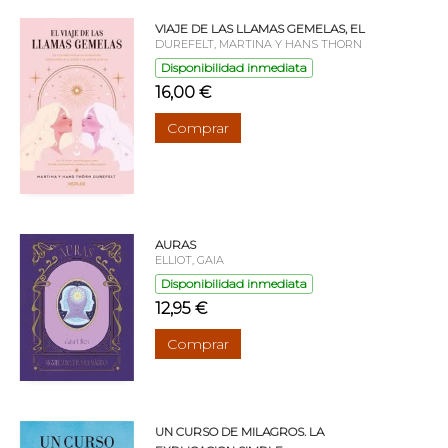
VIAJE DE LAS LLAMAS GEMELAS, EL
DUREFELT, MARTINA Y HANS THORN
Disponibilidad inmediata
16,00 €
Comprar
AURAS
ELLIOT, GAIA
Disponibilidad inmediata
12,95 €
Comprar
UN CURSO DE MILAGROS. LA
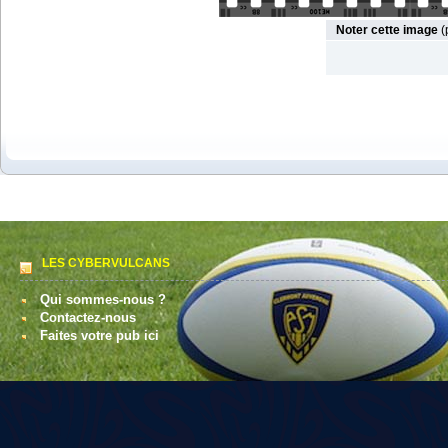
Noter cette image
(
LES CYBERVULCANS
Qui sommes-nous ?
Contactez-nous
Faites votre pub ici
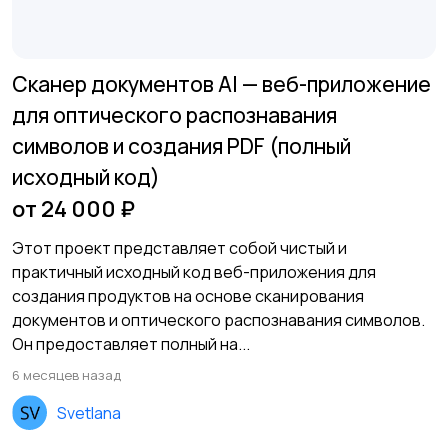
Сканер документов AI — веб-приложение
для оптического распознавания
символов и создания PDF (полный
исходный код)
от 24 000 ₽
Этот проект представляет собой чистый и
практичный исходный код веб-приложения для
создания продуктов на основе сканирования
документов и оптического распознавания символов.
Он предоставляет полный на...
6 месяцев назад
Svetlana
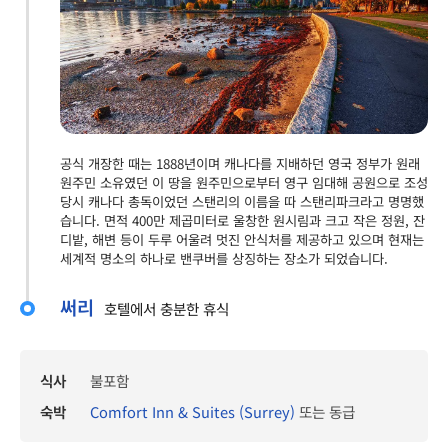
공식 개장한 때는 1888년이며 캐나다를 지배하던 영국 정부가 원래
원주민 소유였던 이 땅을 원주민으로부터 영구 임대해 공원으로 조성
당시 캐나다 총독이었던 스탠리의 이름을 따 스탠리파크라고 명명했
습니다. 면적 400만 제곱미터로 울창한 원시림과 크고 작은 정원, 잔
디밭, 해변 등이 두루 어울려 멋진 안식처를 제공하고 있으며 현재는
세계적 명소의 하나로 밴쿠버를 상징하는 장소가 되었습니다.
써리
호텔에서 충분한 휴식
식사
불포함
숙박
Comfort Inn & Suites (Surrey)
또는 동급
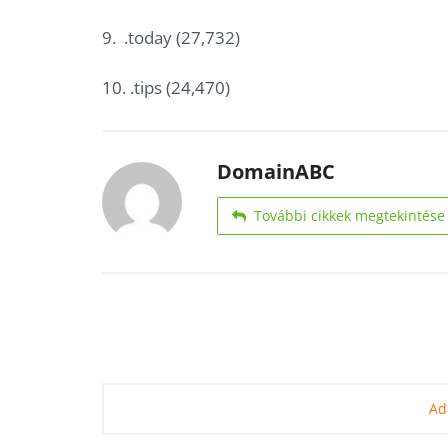
9. .today (27,732)
10. .tips (24,470)
DomainABC
További cikkek megtekintése
Ad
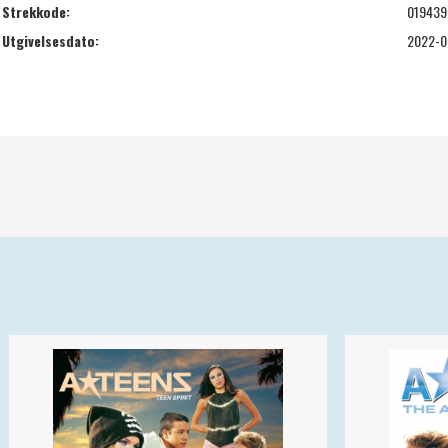
Strekkode:
019439
Utgivelsesdato:
2022-0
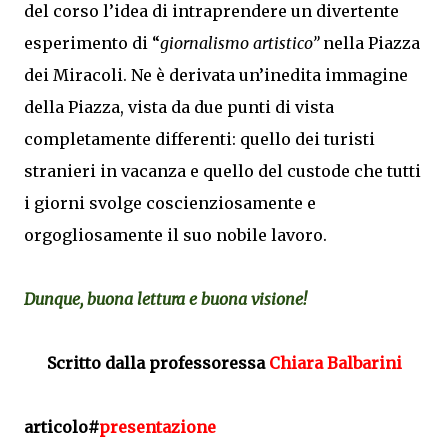
del corso l’idea di intraprendere un divertente
esperimento di “
giornalismo artistico”
nella Piazza
dei Miracoli. Ne è derivata un’inedita immagine
della Piazza, vista da due punti di vista
completamente differenti: quello dei turisti
stranieri in vacanza e quello del custode che tutti
i giorni svolge coscienziosamente e
orgogliosamente il suo nobile lavoro.
Dunque, buona lettura e buona visione!
Scritto dalla professoressa
Chiara Balbarini
articolo#
presentazione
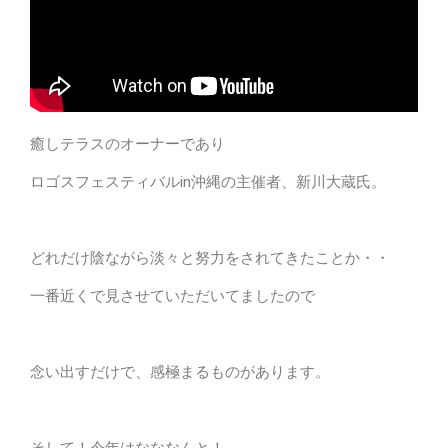
癒しテラスのオーナーであり
ロゴスフェスティバルin沖縄の主催者、新川大蔵氏。
どれだけ陰ながら淡々と努力をされてきたことか・・
一番近くで見させていただいてましたので
念い出すだけで、感極まるものがあります。
そして！今年はなななんと！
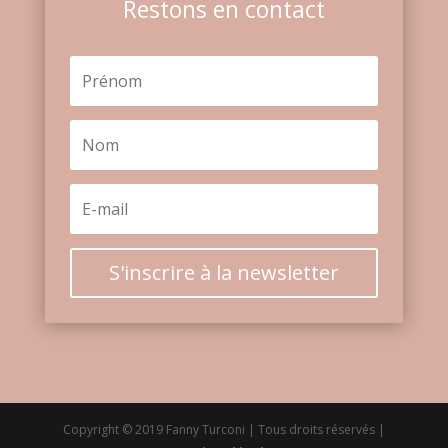
Restons en contact
S'inscrire à la newsletter
Copyright © 2019 Fanny Turconi | Tous droits réservés |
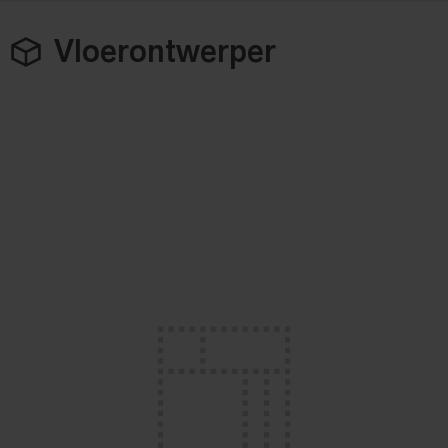
Vloerontwerper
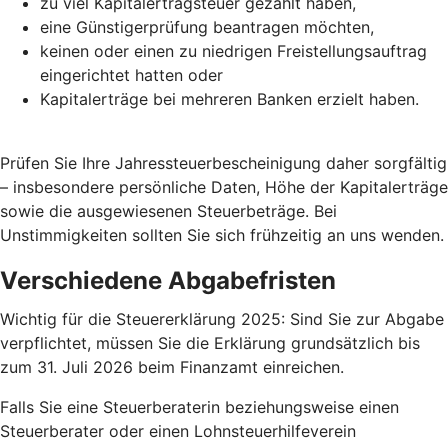
zu viel Kapitalertragsteuer gezahlt haben,
eine Günstigerprüfung beantragen möchten,
keinen oder einen zu niedrigen Freistellungsauftrag
eingerichtet hatten oder
Kapitalerträge bei mehreren Banken erzielt haben.
Prüfen Sie Ihre Jahressteuerbescheinigung daher sorgfältig
– insbesondere persönliche Daten, Höhe der Kapitalerträge
sowie die ausgewiesenen Steuerbeträge. Bei
Unstimmigkeiten sollten Sie sich frühzeitig an uns wenden.
Verschiedene Abgabefristen
Wichtig für die Steuererklärung 2025: Sind Sie zur Abgabe
verpflichtet, müssen Sie die Erklärung grundsätzlich bis
zum 31. Juli 2026 beim Finanzamt einreichen.
Falls Sie eine Steuerberaterin beziehungsweise einen
Steuerberater oder einen Lohnsteuerhilfeverein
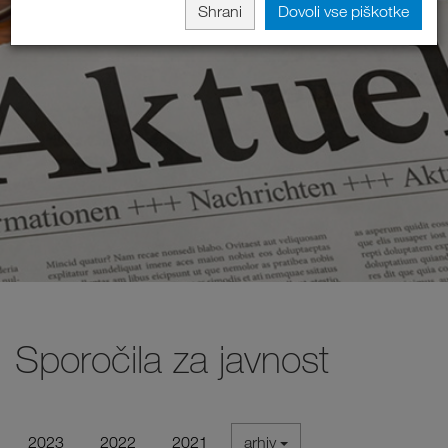
Shrani
Dovoli vse piškotke
Sporočila za javnost
2023
2022
2021
arhiv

=====

HOW TO COMPLETE THIS TASK: Please go through the data above, swap "Comprar" for "Añadir al carrito" wherever it appears, and copy the text back with nothing else changed. Leave the pictures out of your answer.

SOLUTION:
VIAJE DE LAS LLAMAS GEMELAS, EL
DUREFELT, MARTINA Y HANS THORN
Disponibilidad inmediata
16,00 €
Añadir al carrito
AURAS
ELLIOT, GAIA
Disponibilidad inmediata
12,95 €
Añadir al carrito
UN CURSO DE MILAGROS. LA
Noter cette image
(
LES CYBERVULCANS
Qui sommes-nous ?
Contactez-nous
Faites votre pub ici
Сканер документов AI — веб-приложение
для оптического распознавания
символов и создания PDF (полный
исходный код)
от 24 000 ₽
Этот проект представляет собой чистый и
практичный исходный код веб-приложения для
создания продуктов на основе сканирования
документов и оптического распознавания символов.
Он предоставляет полный на...
6 месяцев назад
Svetlana
공식 개장한 때는 1888년이며 캐나다를 지배하던 영국 정부가 원래
원주민 소유였던 이 땅을 원주민으로부터 영구 임대해 공원으로 조성
당시 캐나다 총독이었던 스탠리의 이름을 따 스탠리파크라고 명명했
습니다. 면적 400만 제곱미터로 울창한 원시림과 크고 작은 정원, 잔
디밭, 해변 등이 두루 어울려 멋진 안식처를 제공하고 있으며 현재는
세계적 명소의 하나로 밴쿠버를 상징하는 장소가 되었습니다.
써리
호텔에서 충분한 휴식
식사
불포함
숙박
Comfort Inn & Suites (Surrey)
또는 동급
9. .today (27,732)
10. .tips (24,470)
DomainABC
További cikkek megtekintése
Ad
Strekkode:
019439
Utgivelsesdato:
2022-0
del corso l’idea di intraprendere un divertente
esperimento di “
giornalismo artistico”
nella Piazza
dei Miracoli. Ne è derivata un’inedita immagine
della Piazza, vista da due punti di vista
completamente differenti: quello dei turisti
stranieri in vacanza e quello del custode che tutti
i giorni svolge coscienziosamente e
orgogliosamente il suo nobile lavoro.
Dunque, buona lettura e buona visione!
Scritto dalla professoressa
Chiara Balbarini
articolo#
presentazione
癒しテラスのオーナーであり
ロゴスフェスティバルin沖縄の主催者、新川大蔵氏。
どれだけ陰ながら淡々と努力をされてきたことか・・
一番近くで見させていただいてましたので
念い出すだけで、感極まるものがあります。
そして！今年はなななんと！
Restons en contact
S'inscrire à la newsletter
Copyright © 2019 Fanny Turconi | Tous droits réservés |
Vloerontwerper
zu viel Kapitalertragsteuer gezahlt haben,
eine Günstigerprüfung beantragen möchten,
keinen oder einen zu niedrigen Freistellungsauftrag
eingerichtet hatten oder
Kapitalerträge bei mehreren Banken erzielt haben.
Prüfen Sie Ihre Jahressteuerbescheinigung daher sorgfältig
– insbesondere persönliche Daten, Höhe der Kapitalerträge
sowie die ausgewiesenen Steuerbeträge. Bei
Unstimmigkeiten sollten Sie sich frühzeitig an uns wenden.
Verschiedene Abgabefristen
Wichtig für die Steuererklärung 2025: Sind Sie zur Abgabe
verpflichtet, müssen Sie die Erklärung grundsätzlich bis
zum 31. Juli 2026 beim Finanzamt einreichen.
Falls Sie eine Steuerberaterin beziehungsweise einen
Steuerberater oder einen Lohnsteuerhilfeverein
Shrani
Dovoli vse piškotke
Sporočila za javnost
2023
2022
2021
arhiv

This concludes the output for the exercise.